雨と花
台風近づき雨が降る土曜の夕べ。煙たさと気だるさ、それと見も知らぬ群衆の臭いが私を憂いに導く。そんな灰色の世界のビルの一角に一輪のチューベローズの花が咲いている。去年と同じように。
・・・
雨 し ず く
心 染 み る は
水 無 月 の
華 の 残 り 香
我 を 酔 わ し む
・・・
美しき花を見つけることは大変困難である。だからこそ良き花を見つけ、蜜や果実を味わい、さらには雅な香りを楽しめることが出来る花であれば、それは大変幸福なことである。
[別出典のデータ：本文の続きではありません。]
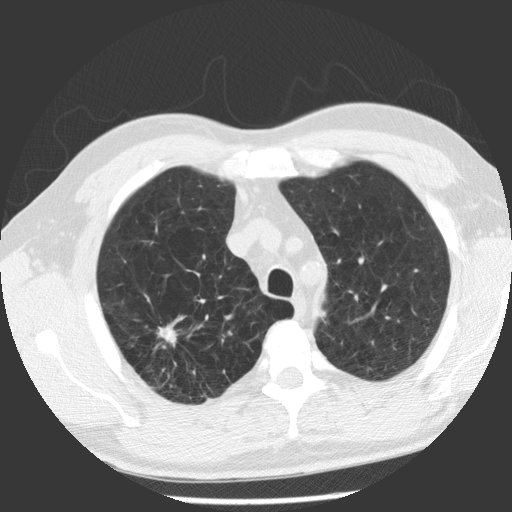
Low-dose screening chest CT, one axial slice. Slice 89 of 112 in the series (ordered by position). Reconstruction kernel STANDARD. Lung window (W 1500 / L -600 HU). 2.5 mm slice thickness. 512 × 512 image matrix, field of view 344 × 344 mm.
Structures marked on this image (outlined manually by an expert reader):
- lesion 1 (tumor, upper lobe of right lung): bounding box (x1, y1, x2, y2) in pixels: (157, 325, 177, 345)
花はその場に咲いているときが最も美しいとはよく言う。紡いで自分のものにしようということは非常に愚かなことであろう。小生に出来る事といえば、たまに咲いている地を訪ね、その花の薫りを楽しみ癒されることである。
華を楽しみ一千閣でハリガネを堪能し付近のコンビニでthePeaceを吹かし、再びけだるい世界に戻ったことに憂いを感じ紫煙とともに湿気みちる虚空へ吐き出す。
「外は今日も雨…か…」
私の経験則では、雨の日には素敵なことが起こる。そんな経験則をふと思い出した。